- **Exercise 1**:
Give the names of all the business segments whose results appear in the quarterly sales text.

The results by segment are as follows:
Victoria's Secret
For the second quarter of 2016, net sales increased $61 million to $1.867 billion, and comparable sales increased 2% (comparable store sales increased 1%). Net sales increased primarily due to increases in PINK and sport, driven by a compelling merchandise assortment that incorporated newness, innovation and fashion. These results were partially offset by decreases in swim and apparel, due to a strategic decision to exit these categories, and beauty as we reposition the category.
The increase in comparable store sales was driven by an increase in total transactions.
Bath & Body Works
For the second quarter of 2016, net sales increased $53 million to $801 million, and comparable sales increased 5% (comparable store sales increased 3%). Net sales increased across most categories including home fragrance, Signature Collection and soaps and sanitizers, which all incorporated newness, innovation and fashion.
The increase in comparable store sales was driven by an increase in higher average dollar sales.

37


Victoria's Secret and Bath & Body Works International
For the second quarter of 2016, net sales increased $11 million to $100 million primarily related to newly acquired Victoria's Secret Beauty and Accessories stores in Greater China, company-owned Victoria's Secret stores in the U.K., and additional stores opened by our partners. These results were partially offset by the negative impacts of foreign currency at Victoria's Secret Beauty and Accessories and Victoria's Secret U.K.
Other
For the second quarter of 2016, net sales remained flat at $122 million.

Stored items:
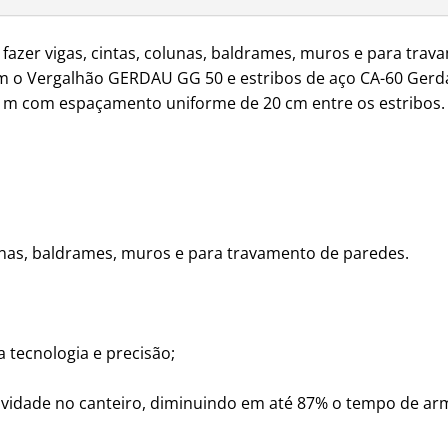
fazer vigas, cintas, colunas, baldrames, muros e para trav
com o Vergalhão GERDAU GG 50 e estribos de aço CA-60 Gerd
7 m com espaçamento uniforme de 20 cm entre os estribos.
olunas, baldrames, muros e para travamento de paredes.
 tecnologia e precisão;
ividade no canteiro, diminuindo em até 87% o tempo de ar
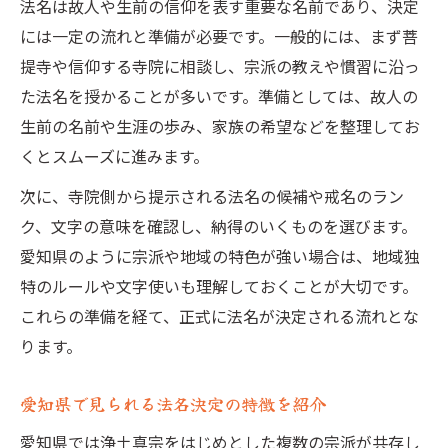
法名は故人や生前の信仰を表す重要な名前であり、決定
には一定の流れと準備が必要です。一般的には、まず菩
提寺や信仰する寺院に相談し、宗派の教えや慣習に沿っ
た法名を授かることが多いです。準備としては、故人の
生前の名前や生涯の歩み、家族の希望などを整理してお
くとスムーズに進みます。
次に、寺院側から提示される法名の候補や戒名のラン
ク、文字の意味を確認し、納得のいくものを選びます。
愛知県のように宗派や地域の特色が強い場合は、地域独
特のルールや文字使いも理解しておくことが大切です。
これらの準備を経て、正式に法名が決定される流れとな
ります。
愛知県で見られる法名決定の特徴を紹介
愛知県では浄土真宗をはじめとした複数の宗派が共存し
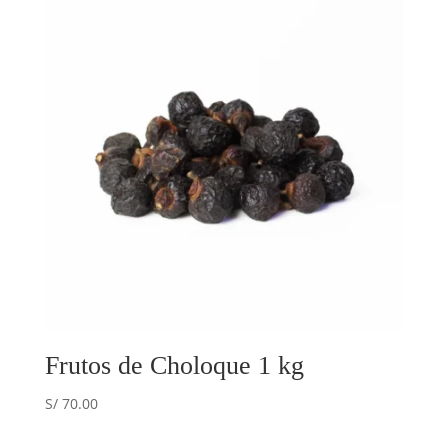
Frutos de Choloque 1 kg
S/
70.00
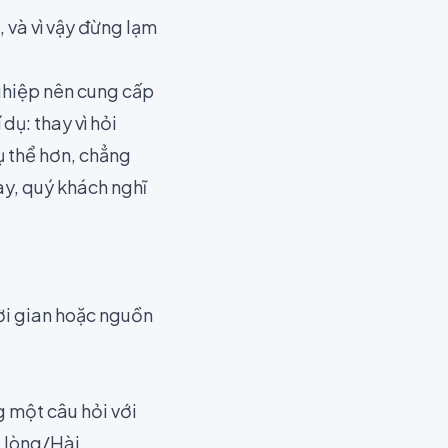
 và vì vậy đừng lạm
nghiệp nên cung cấp
dụ: thay vì hỏi
ụ thể hơn, chẳng
y, quý khách nghĩ
ời gian hoặc nguồn
 một câu hỏi với
i lòng/Hài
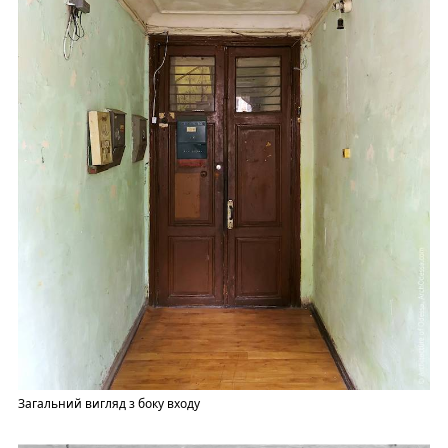
Загальний вигляд з боку входу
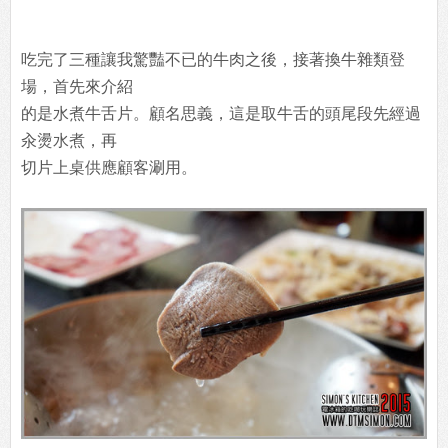
吃完了三種讓我驚豔不已的牛肉之後，接著換牛雜類登
場，首先來介紹
的是水煮牛舌片。顧名思義，這是取牛舌的頭尾段先經過
汆燙水煮，再
切片上桌供應顧客涮用。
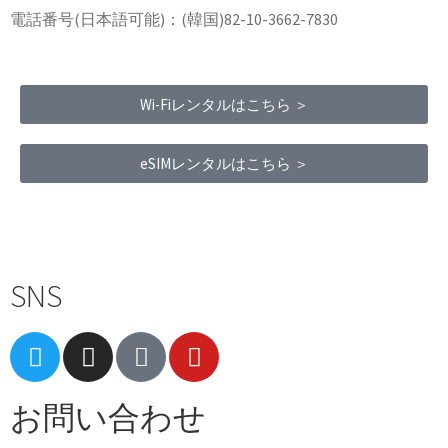
電話番号(日本語可能)：(韓国)82-10-3662-7830
Wi-Fiレンタルはこちら ＞
eSIMレンタルはこちら ＞
Terms of Service
|
Privacy Policy
|
Refund Policy
SNS
お問い合わせ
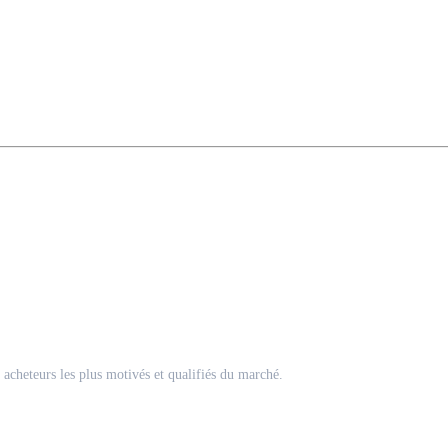
acheteurs les plus motivés et qualifiés du marché.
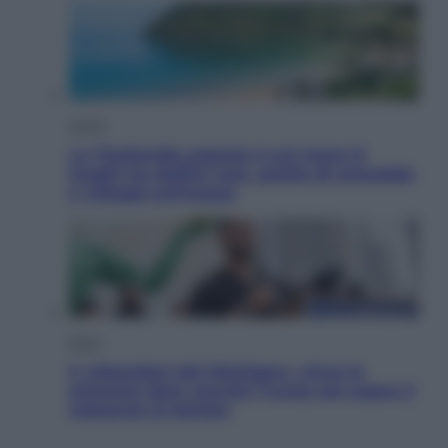
Viaggi
La Thailandia segreta è sul mare: 8
luoghi tra delfini rosa, grotte di smeraldo
e villaggi sull’acqua
Esteri
Il «Mamdani del Michigan» vince le
primarie dem: perché Trump ora sogna il
colpaccio al Senato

- **Exercise 2**:
In the rows, from the line with "acheteurs les plus" through the end of the rows, replace "delfini rosa" with "delfini grigi" and give those lines again with everything else unchanged. Leave the pictures out.

- **Problem solution 1**:
Victoria's Secret
Bath & Body Works
Victoria's Secret and Bath & Body Works International
Other

- **Problem solution 2**:
acheteurs les plus motivés et qualifiés du marché.
Viaggi
La Thailandia segreta è sul mare: 8
luoghi tra delfini grigi, grotte di smeraldo
e villaggi sull’acqua
Esteri
Il «Mamdani del Michigan» vince le
primarie dem: perché Trump ora sogna il
colpaccio al Senato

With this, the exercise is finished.